STILL WON'T FIRE UP!!??
did give it a breif shot of ether - seemed like it wanted to fire but didn't - I didn't push it with the ether.
not even a backfire - what gives?? can the engine be out of time somehow?? if it was a gas engine that's what I would think, a jumped timing chain??
I've tinkered with this thing off-on for about 10 days - still no luck.
any tips or ideas?
comeing home in ice storm 2 weeks back I ran low on fuel but got home with about a qt in rear tank. parked it knowing it was due for some work and it hasn't lit off since.

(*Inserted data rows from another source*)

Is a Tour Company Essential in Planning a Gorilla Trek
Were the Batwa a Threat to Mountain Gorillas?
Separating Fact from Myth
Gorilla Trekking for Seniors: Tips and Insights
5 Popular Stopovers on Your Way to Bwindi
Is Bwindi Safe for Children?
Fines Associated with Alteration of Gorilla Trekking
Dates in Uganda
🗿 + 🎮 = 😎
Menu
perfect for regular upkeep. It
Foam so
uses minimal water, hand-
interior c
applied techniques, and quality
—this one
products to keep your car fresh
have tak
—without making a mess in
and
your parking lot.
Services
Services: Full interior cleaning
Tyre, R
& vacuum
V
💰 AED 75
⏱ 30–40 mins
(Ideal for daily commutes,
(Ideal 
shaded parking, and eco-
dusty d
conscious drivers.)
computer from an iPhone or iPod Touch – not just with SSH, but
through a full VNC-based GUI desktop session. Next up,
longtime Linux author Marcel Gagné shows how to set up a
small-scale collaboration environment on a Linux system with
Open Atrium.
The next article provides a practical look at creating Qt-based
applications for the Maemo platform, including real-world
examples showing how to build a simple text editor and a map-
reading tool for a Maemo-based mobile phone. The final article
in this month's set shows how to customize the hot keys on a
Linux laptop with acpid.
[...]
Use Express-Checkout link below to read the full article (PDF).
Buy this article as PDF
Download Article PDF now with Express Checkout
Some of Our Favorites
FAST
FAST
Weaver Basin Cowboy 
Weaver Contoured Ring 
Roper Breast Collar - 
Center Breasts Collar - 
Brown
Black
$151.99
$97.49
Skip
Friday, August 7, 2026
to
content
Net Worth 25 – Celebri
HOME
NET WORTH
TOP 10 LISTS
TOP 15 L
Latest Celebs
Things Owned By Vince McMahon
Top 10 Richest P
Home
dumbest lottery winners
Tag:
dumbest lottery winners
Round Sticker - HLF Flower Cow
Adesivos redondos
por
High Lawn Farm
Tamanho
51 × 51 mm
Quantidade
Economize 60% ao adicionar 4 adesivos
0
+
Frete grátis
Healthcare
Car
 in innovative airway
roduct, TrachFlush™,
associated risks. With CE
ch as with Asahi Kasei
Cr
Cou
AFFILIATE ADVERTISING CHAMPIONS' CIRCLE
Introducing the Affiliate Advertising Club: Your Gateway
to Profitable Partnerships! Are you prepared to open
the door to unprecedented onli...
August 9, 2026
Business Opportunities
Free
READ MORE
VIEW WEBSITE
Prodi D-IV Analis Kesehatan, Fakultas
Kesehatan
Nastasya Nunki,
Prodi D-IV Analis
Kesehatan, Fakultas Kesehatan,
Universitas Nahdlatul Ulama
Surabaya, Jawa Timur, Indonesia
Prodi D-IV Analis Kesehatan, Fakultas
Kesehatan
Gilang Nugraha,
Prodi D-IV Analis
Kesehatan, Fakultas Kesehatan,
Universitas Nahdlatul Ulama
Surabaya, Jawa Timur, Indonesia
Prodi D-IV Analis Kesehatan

replaced factory water seperator with an aftermarket with visible bowl, added a boost electric pump but just for starting I kept the mechanical
replaced fuel filter - contained water and crud of course. installed clear return line to fuel filter head to be sure air was being purged.
replaced ign switch with a dash mounted, the column mounted was shot. the ip solenoid is getting fire, sure of that.
installed manual gp push-activated momentary switch. and motorcraft gps.
plenty of clean fuel getting to injectors, I had gp's out and spun engine over until fuel came out a cracked-open injector cap line. seems lots of compression and once the fuel sprayed in a mist was blown out gp hole.
I gave it a second or 2 of ether and it seemed the engine sped up trying to hit but no go (didn't hit gp switch with ether and was about 50d F today) I've got the air filter/breather off if it makes any diff, to get to the gp's.
if it was gas I'd say it had maybe jumped timeing chain or maybe distributor gearing.
?? got me stumped for sure.
I had an earlier post asking for wireing help which got me straigtened out, the Chilton's manual I ordered is about useless despite saying it 'covers diesel models'.
it had been running fine once rolling. plenty of power and good oil pressure, no over heating.
the fast idle switch isn't working. not sure but think the cold advance is. it should hit though if both are kaput even.
any way you can post foto of?
you may be onto something, I feel it's something minor probably right under my nose.
Trending Topics
if so what do I need to check to get current to or ground a part or what?
doing a search brought up some info from as far back as '07 now if I can find what I need to re-energize or re-vacum this may be what I need.
Ford Trucks for Ford Truck Enthusiasts
I can't figure out how this could disable a diesel engine. I thought if it had fuel, compression and air it would run? how can this disable the engine?
I am just thinking out loud...
Last edited by johneich; Feb 16, 2011 at 06:02 AM. Reason: spelling
as I said it's a 6.9, straight 4 - s or jumped time badly
I disconnected the cruise control which likely has some bearing here.
cold advance and high idle will help,but power to the FSS is a must.
and how much fuel did you add to the tank?
fuel is used to lube the ip,and keep it cool along with the injectors,so running out of fuel isn't a good idea in general if you can try avoiding in the future.but when you run out of fuel,that's kinda the least of your worries at such times.we've all been there,done that.

did you try a fuel pressure/flow test at the valve? and or know for sure, fuel spray's right out of the valve good when the e-pump is running?
picking up crap from the bottom of and old rusted tank can't be good in general either.
the fuel shut-off solenoid is energized, goes 'click and sparks when re-connected with switch on.
yeah I ran front tank dry about 3 miles from home (was reading about 1/8 tank) and went to rear which got me home with about a quart left in tank so the fuel filter had plenty of crud in it and I had to replace the factory water seperator with an aftermarket that has a visible 'bowl'.
I'm thinking maybe disconnecting the cruise control has something to do with this but can't pin it down, have found some info when I did a 'search' from as far back as '07 posts/threads I need to go over.
is there a 'valve' to check the fuel solenoid? it sure looks to me that the injectors are getting fuel?
any tips/suggestions appreciated.
That also eliminates a tank pick up tube cracked or the tank selector valve not working.
Are you sure the liquid out of the injectors is fuel?
Have you checked to make sure the glow plugs are getting power?
You are correct, fuel, air are all you need.
Power to the fuel shut off is the only electric needed to make the engine able to run.
With a manual tranny, instead of cranking on the starter I would pull start it if at all possible where you are located.